Worried about the congestion of the custodial centres, the group pointed out that the practice of ‘holding charges’ in Nigeria’s criminal justice system has been contributing to the high population of inmates in the country’s custodial centres. This, according to the group, had subjected several inmates to facing inhuman conditions that violate the various international instruments and protocols that provide for the minimum treatment of offenders and persons in lawful custody.
This call was made at a press briefing in Lagos and contained in a statement made available to The New Diplomat.
Speaking at the briefing, founder of the group, Ben Abraham, said it is appalling for an inmate in 21st century Nigeria to stay 10 years or more in a custodial centre on holding charge while awaiting trial.
He said although appellate courts in many cases over the years had pronounced the practice of holding charge unlawful, the practice has persisted.
Abraham said, “For effect, the practice of holding charge has been pronounced unlawful by the Appellate Courts in many cases over the years yet the practice persists. It does not accord with justice and legality for a Magistrate court to remand a suspect on a charge the court has no jurisdiction to try ab initio. Some of the cases are; Lufadeju v. Johnson (2007) 8 NWLR (Pt. 1037) 535 decided by the Supreme Court and Enwere v. C.O.P. (1993) 6 NWLR (Pt. 299) p. 333 at pages 341 to 342; Olawoye v. C.O.P. (2006) 2 NWLR (Pt. 965) 427; Chinemelu v. C.O.P (1995) 4 NWLR (Pt. 390) 467 decided by the Court of Appeal.
“We therefore call on the authorities in Lagos State and indeed other States to, as a matter of urgency, set up mechanisms to stop the inhuman and illegal practice of holding charge. Thousands of lives and destinies have been ruined in this practice over the years. The constitution provides for every suspect to be tried within a reasonable time and if not same should be released either unconditionally or conditionally; Section 35(4).”

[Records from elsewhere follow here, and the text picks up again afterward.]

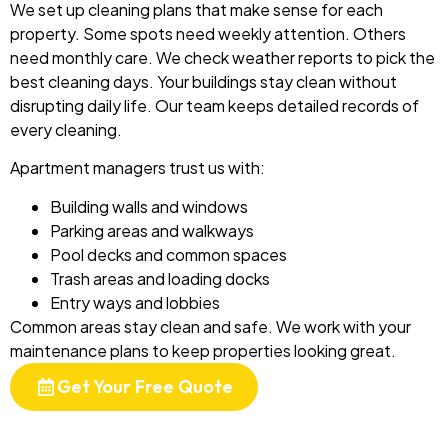
We set up cleaning plans that make sense for each
property. Some spots need weekly attention. Others
need monthly care. We check weather reports to pick the
best cleaning days. Your buildings stay clean without
disrupting daily life. Our team keeps detailed records of
every cleaning.
Apartment managers trust us with:
Building walls and windows
Parking areas and walkways
Pool decks and common spaces
Trash areas and loading docks
Entry ways and lobbies
Common areas stay clean and safe. We work with your
maintenance plans to keep properties looking great.
Get Your Free Quote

“As a Non-Government Organization that has actively worked in the correctional and criminal justice sector for over 17 years, we state unequivocally that the paramount need is a holistic reform in the criminal justice administration system. The prison serves as a holding center for persons who are ordered by various courts to be kept there. In other words congestion is dependent on other factors which are not directly connected to the prison facility itself. It goes without saying therefore that for congestion in the prison to happen, change must first happen in the courts and the criminal justice system.
“The system is made up of the police and other arresting/investigating agencies, the Ministry of Justice, the Judiciary, the Bar and then the prison administration. Speaking from experience, congestion is caused by delay in quick and effective dispensation of justice, and all the participants in the system share the blame. From the delay in investigation by the police, absence of judicial officers, absence of prosecution witnesses, delay by defense lawyers to non-production of accused persons in court by the prison authorities, the catalogue of contributory factors cannot be exhausted. If we do not address these root causes, building additional prisons will prove cosmetic in the long term.”